Labour TDs cold on leadership change

A change in leadership would not reverse the unpopularity of the Labour Party, its TDs maintain after the latest opinion poll showed it has just 6% of popular support — its lowest in more than 25 years.

Labour TDs cold on leadership change

The result was described as “unsettling” for the parliamentary party but the widespread feeling is that a knee-jerk reaction will not get the party anywhere.

TDs said they would await the next polls, due out at the end of October after the budget — to see how bad things are for the party and whether any drastic action is needed.

There has been growing concern about Eamon Gilmore’s leadership of the party, which appears to be absorbing all the blame for the unpopular decisions made by both Labour and Fine Gael in coalition.

However, there was no appetite to replace him among party TDs.

“What we are doing in Government is not going to change because the leader changes. It is not going to change the outcome of where we are economically,” said Dublin South East TD Kevin Humphreys.

His colleague Joanna Tuffy said the latest MRBI poll has to be taken with two other polls in the past week which showed the party at 10% and 11%.

“I do think it needs to be taken seriously but I don’t think we can immediately come up with the answer to it,” she said. “I don’t think we will solve the problem by blaming the leader.”

Another TD, Ann Phelan from Kilkenny, said “some may feel” it is time to change leader but “I don’t think it’s time to change the leader at this particular stage — there is nothing to be achieved at this stage by changing the leader”.

Kerry North TD Arthur Spring said Mr Gilmore should leave the Department of Foreign Affairs to take up a domestic portfolio in a cabinet reshuffle.

Asked by Sean O’Rourke on RTÉ radio if the leader should take a cabinet position which would allow him spend more time in Ireland, Mr Spring said: “There a simple answer to that… yes.”

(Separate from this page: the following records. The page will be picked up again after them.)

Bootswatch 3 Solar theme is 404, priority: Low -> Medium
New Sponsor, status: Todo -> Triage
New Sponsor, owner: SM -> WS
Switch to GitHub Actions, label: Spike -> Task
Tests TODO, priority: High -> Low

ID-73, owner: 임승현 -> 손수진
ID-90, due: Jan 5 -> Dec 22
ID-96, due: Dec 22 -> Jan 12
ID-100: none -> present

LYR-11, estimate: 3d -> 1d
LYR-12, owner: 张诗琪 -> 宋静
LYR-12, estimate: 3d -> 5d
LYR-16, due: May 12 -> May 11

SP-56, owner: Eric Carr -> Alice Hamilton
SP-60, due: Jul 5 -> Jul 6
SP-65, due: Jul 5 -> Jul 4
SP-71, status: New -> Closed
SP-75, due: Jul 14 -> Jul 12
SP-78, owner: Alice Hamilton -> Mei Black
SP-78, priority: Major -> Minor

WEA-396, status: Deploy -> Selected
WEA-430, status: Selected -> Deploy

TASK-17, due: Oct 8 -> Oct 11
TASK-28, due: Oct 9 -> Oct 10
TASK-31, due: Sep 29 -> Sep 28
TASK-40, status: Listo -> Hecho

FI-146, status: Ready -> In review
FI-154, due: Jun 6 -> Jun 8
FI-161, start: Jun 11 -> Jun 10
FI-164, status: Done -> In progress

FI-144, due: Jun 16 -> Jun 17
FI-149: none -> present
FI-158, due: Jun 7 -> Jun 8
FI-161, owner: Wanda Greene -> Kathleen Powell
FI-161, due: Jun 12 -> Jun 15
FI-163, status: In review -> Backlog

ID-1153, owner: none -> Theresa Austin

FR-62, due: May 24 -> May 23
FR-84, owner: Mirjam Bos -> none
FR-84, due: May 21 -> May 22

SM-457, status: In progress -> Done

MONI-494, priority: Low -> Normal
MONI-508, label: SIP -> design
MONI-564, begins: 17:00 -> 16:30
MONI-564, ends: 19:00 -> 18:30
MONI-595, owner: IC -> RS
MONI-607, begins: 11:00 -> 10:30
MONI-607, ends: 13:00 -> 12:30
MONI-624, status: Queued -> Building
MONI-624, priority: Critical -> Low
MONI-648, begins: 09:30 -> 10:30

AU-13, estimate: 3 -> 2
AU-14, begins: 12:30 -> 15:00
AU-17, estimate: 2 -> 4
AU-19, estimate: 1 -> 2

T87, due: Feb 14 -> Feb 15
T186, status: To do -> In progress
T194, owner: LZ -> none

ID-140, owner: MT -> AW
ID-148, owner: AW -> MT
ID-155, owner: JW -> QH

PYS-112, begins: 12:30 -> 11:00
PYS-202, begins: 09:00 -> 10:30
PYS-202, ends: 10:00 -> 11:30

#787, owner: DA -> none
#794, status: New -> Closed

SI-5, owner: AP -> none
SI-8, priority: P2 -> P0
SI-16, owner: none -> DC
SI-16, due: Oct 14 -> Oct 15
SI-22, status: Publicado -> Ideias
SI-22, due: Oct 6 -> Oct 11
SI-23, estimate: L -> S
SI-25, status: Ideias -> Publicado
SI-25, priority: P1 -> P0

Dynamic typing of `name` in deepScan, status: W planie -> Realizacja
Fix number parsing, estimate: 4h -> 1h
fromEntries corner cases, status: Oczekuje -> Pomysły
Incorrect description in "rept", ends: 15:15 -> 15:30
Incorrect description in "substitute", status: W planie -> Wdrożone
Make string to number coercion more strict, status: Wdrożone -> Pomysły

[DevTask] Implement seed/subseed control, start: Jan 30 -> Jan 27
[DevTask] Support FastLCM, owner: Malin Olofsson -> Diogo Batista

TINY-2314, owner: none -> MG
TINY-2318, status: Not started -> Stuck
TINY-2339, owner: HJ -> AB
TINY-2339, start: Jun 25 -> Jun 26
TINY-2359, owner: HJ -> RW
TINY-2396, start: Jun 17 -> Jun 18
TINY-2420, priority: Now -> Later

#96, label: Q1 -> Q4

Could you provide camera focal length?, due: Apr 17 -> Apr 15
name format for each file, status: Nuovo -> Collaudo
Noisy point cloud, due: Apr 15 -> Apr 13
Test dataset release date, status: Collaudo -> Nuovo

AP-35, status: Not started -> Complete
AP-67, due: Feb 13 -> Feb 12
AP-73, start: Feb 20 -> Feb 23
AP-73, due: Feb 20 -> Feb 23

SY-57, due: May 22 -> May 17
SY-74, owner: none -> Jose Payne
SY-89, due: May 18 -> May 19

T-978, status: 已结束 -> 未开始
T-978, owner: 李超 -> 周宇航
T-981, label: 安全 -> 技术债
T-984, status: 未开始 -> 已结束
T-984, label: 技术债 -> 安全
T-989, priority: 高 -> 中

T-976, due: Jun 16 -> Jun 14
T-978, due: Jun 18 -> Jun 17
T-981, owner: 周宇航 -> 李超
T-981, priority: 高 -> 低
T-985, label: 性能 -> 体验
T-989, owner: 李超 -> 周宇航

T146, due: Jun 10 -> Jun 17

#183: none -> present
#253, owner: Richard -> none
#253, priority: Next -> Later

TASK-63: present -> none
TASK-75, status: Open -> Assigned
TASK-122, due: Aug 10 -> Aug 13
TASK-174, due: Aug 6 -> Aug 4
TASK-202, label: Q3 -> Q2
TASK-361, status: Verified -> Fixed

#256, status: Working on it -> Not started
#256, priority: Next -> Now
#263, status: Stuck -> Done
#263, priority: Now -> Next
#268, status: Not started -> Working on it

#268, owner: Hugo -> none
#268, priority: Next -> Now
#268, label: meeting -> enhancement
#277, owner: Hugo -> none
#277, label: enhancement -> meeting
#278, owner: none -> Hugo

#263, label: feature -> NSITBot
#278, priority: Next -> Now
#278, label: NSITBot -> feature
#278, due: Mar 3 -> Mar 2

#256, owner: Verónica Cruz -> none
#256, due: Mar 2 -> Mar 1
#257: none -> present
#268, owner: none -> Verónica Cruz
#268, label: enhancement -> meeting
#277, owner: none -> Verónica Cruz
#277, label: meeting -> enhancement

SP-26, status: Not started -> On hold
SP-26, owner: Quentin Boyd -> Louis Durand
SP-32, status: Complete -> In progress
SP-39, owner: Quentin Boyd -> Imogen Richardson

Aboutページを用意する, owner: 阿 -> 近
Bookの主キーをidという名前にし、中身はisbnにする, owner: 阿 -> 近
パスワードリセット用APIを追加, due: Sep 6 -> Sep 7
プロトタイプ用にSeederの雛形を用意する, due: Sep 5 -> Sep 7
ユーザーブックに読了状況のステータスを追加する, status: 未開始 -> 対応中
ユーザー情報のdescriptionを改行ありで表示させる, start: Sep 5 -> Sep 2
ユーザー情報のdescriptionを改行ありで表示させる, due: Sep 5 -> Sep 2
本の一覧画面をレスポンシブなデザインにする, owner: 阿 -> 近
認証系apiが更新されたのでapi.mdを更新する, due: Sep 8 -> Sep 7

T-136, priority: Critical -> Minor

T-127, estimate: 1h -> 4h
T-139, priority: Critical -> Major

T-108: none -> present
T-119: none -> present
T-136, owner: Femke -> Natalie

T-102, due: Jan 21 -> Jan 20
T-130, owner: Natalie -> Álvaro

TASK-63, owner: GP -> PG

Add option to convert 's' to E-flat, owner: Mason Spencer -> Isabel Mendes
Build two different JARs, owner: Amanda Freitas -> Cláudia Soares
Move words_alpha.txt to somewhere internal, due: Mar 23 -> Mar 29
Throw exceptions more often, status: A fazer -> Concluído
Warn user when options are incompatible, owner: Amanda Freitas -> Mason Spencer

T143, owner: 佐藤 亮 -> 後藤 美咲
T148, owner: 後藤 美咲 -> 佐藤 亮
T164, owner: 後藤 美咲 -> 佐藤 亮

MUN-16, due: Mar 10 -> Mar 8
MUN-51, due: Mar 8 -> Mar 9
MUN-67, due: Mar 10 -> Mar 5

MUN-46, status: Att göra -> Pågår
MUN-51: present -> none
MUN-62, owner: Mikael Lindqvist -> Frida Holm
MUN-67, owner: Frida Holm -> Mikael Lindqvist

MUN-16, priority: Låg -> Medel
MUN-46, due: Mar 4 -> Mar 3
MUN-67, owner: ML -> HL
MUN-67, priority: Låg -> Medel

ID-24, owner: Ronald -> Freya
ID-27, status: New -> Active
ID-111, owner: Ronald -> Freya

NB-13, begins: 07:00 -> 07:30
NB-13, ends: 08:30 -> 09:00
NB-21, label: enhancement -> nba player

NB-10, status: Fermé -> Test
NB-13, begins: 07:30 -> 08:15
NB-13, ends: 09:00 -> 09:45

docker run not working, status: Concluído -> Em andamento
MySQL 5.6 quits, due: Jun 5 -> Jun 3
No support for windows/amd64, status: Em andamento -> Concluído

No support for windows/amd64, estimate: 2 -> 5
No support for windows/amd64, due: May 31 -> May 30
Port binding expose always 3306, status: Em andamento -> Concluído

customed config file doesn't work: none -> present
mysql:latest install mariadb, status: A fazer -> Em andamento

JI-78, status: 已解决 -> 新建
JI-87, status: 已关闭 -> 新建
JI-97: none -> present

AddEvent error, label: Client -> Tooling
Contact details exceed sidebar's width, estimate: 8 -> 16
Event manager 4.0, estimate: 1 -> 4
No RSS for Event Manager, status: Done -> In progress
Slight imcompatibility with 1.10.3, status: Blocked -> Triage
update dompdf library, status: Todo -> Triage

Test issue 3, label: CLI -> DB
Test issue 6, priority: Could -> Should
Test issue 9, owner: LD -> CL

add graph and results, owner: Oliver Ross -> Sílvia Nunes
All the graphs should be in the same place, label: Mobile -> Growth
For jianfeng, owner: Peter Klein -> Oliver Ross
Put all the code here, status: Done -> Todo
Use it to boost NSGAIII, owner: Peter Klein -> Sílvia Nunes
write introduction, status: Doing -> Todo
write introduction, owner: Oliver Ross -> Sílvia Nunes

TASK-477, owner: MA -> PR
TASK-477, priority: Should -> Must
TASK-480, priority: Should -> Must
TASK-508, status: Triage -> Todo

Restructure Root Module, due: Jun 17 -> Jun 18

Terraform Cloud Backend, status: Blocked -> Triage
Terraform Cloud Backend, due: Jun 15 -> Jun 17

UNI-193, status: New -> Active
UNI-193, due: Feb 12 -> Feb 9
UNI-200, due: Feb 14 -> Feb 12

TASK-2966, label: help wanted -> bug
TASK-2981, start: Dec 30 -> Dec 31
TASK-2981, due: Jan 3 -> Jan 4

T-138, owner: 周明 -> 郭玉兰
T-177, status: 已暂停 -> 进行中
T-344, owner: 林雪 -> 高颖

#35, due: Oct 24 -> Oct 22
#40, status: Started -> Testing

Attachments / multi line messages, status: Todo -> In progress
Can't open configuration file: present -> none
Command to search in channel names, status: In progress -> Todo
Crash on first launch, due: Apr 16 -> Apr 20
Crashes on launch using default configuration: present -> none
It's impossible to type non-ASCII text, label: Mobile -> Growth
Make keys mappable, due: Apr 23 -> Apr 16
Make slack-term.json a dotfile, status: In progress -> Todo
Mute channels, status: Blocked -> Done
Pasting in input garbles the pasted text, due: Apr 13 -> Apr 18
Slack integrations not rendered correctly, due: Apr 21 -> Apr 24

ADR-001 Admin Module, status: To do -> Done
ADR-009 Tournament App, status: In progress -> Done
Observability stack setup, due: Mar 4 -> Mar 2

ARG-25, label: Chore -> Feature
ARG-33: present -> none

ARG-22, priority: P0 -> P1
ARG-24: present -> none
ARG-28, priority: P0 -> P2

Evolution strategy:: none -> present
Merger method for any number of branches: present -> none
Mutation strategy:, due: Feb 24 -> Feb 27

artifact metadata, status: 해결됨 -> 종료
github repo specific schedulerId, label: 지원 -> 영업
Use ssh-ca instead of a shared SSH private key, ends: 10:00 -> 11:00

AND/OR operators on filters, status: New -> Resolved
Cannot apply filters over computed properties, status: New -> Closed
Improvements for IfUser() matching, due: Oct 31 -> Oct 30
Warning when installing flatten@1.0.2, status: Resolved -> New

Research Minister Sean Sherlock said the Coalition is midway through its term and “it’s fair to say that the burden of blame has not been shared between the two parties in Government”.

The Cork East TD said: “There is a sense coming up to the local elections that a result like this will cause jitters among the party, and potential candidates.”

But he said: “We are the oldest party in the State and we are not going anywhere any time soon.”

The poll also shows a Fine Gael up two points to 26%, Fianna Fáil down four points to 22%, Sinn Féin is up two to 23%, and Independents are up three to 21%.